The nurse told me I needed to lay there like that for 5 minutes and then I could get up and go to the bathroom and then I needed to lay down for 30 more minutes and I could go, then it was bed rest the next 24 hours. She then left the OR. I said to my husband I hope she comes back, because I don’t know if I get up myself or she does it…lol…but she was in and out and after 5 minutes she helped me up and helped me to the bathroom, which felt amazing! Then I strolled back to the bed I was in and rested flat on my back for 30 minutes, talking to my husband. I did have to get blood work again, but I’m no stranger to needles now. But the entire time, it was surreal, this moment here, her inside of me…just waiting, hoping, excited. When the nurse came back, she said I was free to go, I said, already? and she said, you can stay as long as you want, but I’m sure you want to go home, and she chuckled. So true.

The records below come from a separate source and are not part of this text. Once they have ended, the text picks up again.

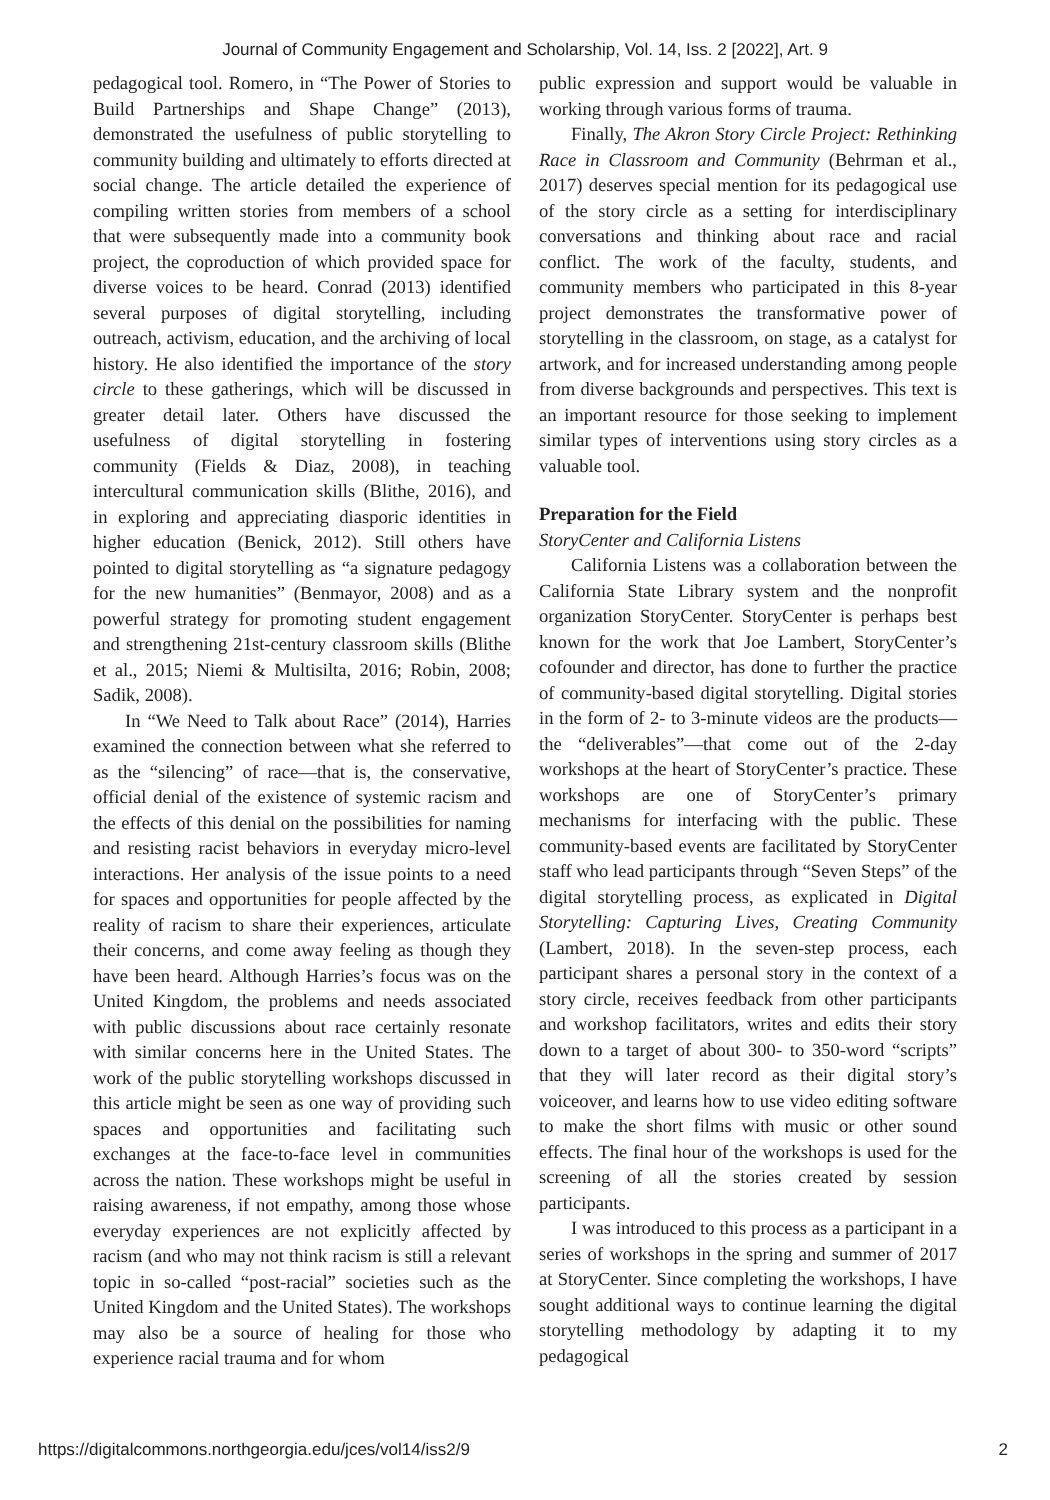Journal of Community Engagement and Scholarship, Vol. 14, Iss. 2 [2022], Art. 9
pedagogical tool. Romero, in “The Power of Stories to Build Partnerships and Shape Change” (2013), demonstrated the usefulness of public storytelling to community building and ultimately to efforts directed at social change. The article detailed the experience of compiling written stories from members of a school that were subsequently made into a community book project, the coproduction of which provided space for diverse voices to be heard. Conrad (2013) identified several purposes of digital storytelling, including outreach, activism, education, and the archiving of local history. He also identified the importance of the story circle to these gatherings, which will be discussed in greater detail later. Others have discussed the usefulness of digital storytelling in fostering community (Fields & Diaz, 2008), in teaching intercultural communication skills (Blithe, 2016), and in exploring and appreciating diasporic identities in higher education (Benick, 2012). Still others have pointed to digital storytelling as “a signature pedagogy for the new humanities” (Benmayor, 2008) and as a powerful strategy for promoting student engagement and strengthening 21st-century classroom skills (Blithe et al., 2015; Niemi & Multisilta, 2016; Robin, 2008; Sadik, 2008).
In “We Need to Talk about Race” (2014), Harries examined the connection between what she referred to as the “silencing” of race—that is, the conservative, official denial of the existence of systemic racism and the effects of this denial on the possibilities for naming and resisting racist behaviors in everyday micro-level interactions. Her analysis of the issue points to a need for spaces and opportunities for people affected by the reality of racism to share their experiences, articulate their concerns, and come away feeling as though they have been heard. Although Harries’s focus was on the United Kingdom, the problems and needs associated with public discussions about race certainly resonate with similar concerns here in the United States. The work of the public storytelling workshops discussed in this article might be seen as one way of providing such spaces and opportunities and facilitating such exchanges at the face-to-face level in communities across the nation. These workshops might be useful in raising awareness, if not empathy, among those whose everyday experiences are not explicitly affected by racism (and who may not think racism is still a relevant topic in so-called “post-racial” societies such as the United Kingdom and the United States). The workshops may also be a source of healing for those who experience racial trauma and for whom
public expression and support would be valuable in working through various forms of trauma.
Finally, The Akron Story Circle Project: Rethinking Race in Classroom and Community (Behrman et al., 2017) deserves special mention for its pedagogical use of the story circle as a setting for interdisciplinary conversations and thinking about race and racial conflict. The work of the faculty, students, and community members who participated in this 8-year project demonstrates the transformative power of storytelling in the classroom, on stage, as a catalyst for artwork, and for increased understanding among people from diverse backgrounds and perspectives. This text is an important resource for those seeking to implement similar types of interventions using story circles as a valuable tool.
Preparation for the Field
StoryCenter and California Listens
California Listens was a collaboration between the California State Library system and the nonprofit organization StoryCenter. StoryCenter is perhaps best known for the work that Joe Lambert, StoryCenter’s cofounder and director, has done to further the practice of community-based digital storytelling. Digital stories in the form of 2- to 3-minute videos are the products—the “deliverables”—that come out of the 2-day workshops at the heart of StoryCenter’s practice. These workshops are one of StoryCenter’s primary mechanisms for interfacing with the public. These community-based events are facilitated by StoryCenter staff who lead participants through “Seven Steps” of the digital storytelling process, as explicated in Digital Storytelling: Capturing Lives, Creating Community (Lambert, 2018). In the seven-step process, each participant shares a personal story in the context of a story circle, receives feedback from other participants and workshop facilitators, writes and edits their story down to a target of about 300- to 350-word “scripts” that they will later record as their digital story’s voiceover, and learns how to use video editing software to make the short films with music or other sound effects. The final hour of the workshops is used for the screening of all the stories created by session participants.
I was introduced to this process as a participant in a series of workshops in the spring and summer of 2017 at StoryCenter. Since completing the workshops, I have sought additional ways to continue learning the digital storytelling methodology by adapting it to my pedagogical
https://digitalcommons.northgeorgia.edu/jces/vol14/iss2/9 2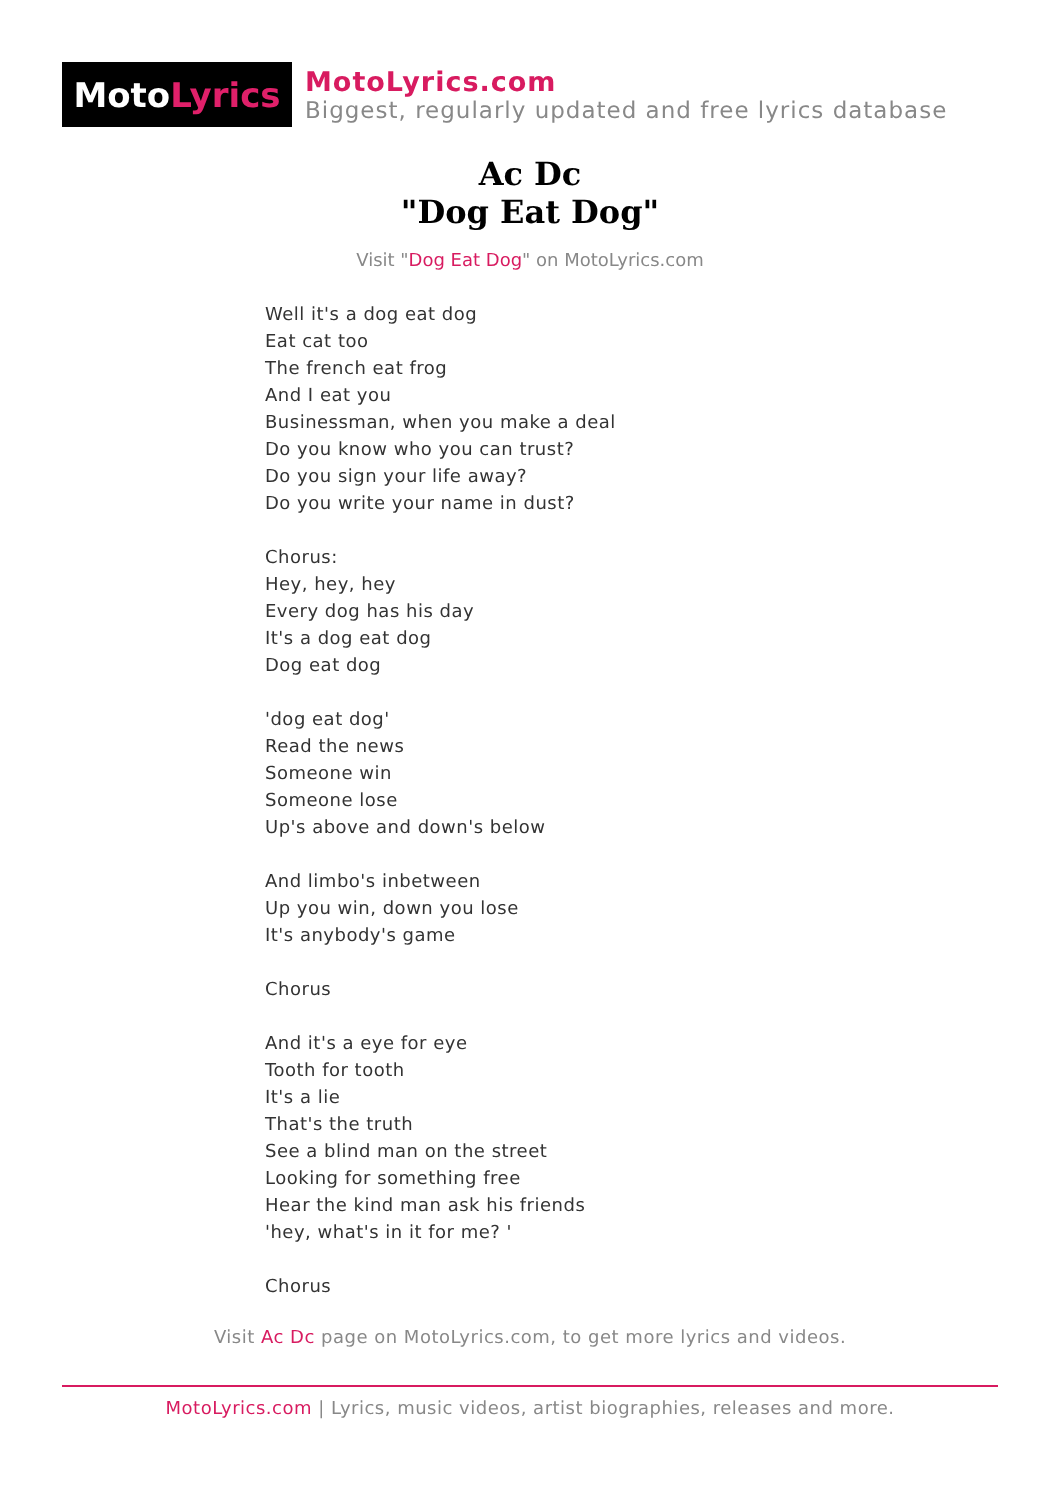Moto Lyrics
MotoLyrics.com
Biggest, regularly updated and free lyrics database
Ac Dc
"Dog Eat Dog"
Visit "Dog Eat Dog" on MotoLyrics.com
Well it's a dog eat dog
Eat cat too
The french eat frog
And I eat you
Businessman, when you make a deal
Do you know who you can trust?
Do you sign your life away?
Do you write your name in dust?
Chorus:
Hey, hey, hey
Every dog has his day
It's a dog eat dog
Dog eat dog
'dog eat dog'
Read the news
Someone win
Someone lose
Up's above and down's below
And limbo's inbetween
Up you win, down you lose
It's anybody's game
Chorus
And it's a eye for eye
Tooth for tooth
It's a lie
That's the truth
See a blind man on the street
Looking for something free
Hear the kind man ask his friends
'hey, what's in it for me? '
Chorus
Visit Ac Dc page on MotoLyrics.com, to get more lyrics and videos.
MotoLyrics.com | Lyrics, music videos, artist biographies, releases and more.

We drove home and I got into bed, laying on a pillow with my butt and legs raised higher than the rest of me, and only got up about once an hour to pee or get medicine. It was much more uncomfortable that I thought it would be, laying like that, and I got a massive headache. By the time it came to go to sleep, I was exhausted, but couldn’t fall asleep, I was uncomfortable and wishing and praying this works.

I slept okay and today is a new day. Laying here flat today, trying to rest and picture her growing inside me and me being a good host to let her be amazing. I will have to wait two weeks to find out if I’m pregnant. I have high hopes. 🙂 Fingers and toes crossed for good news.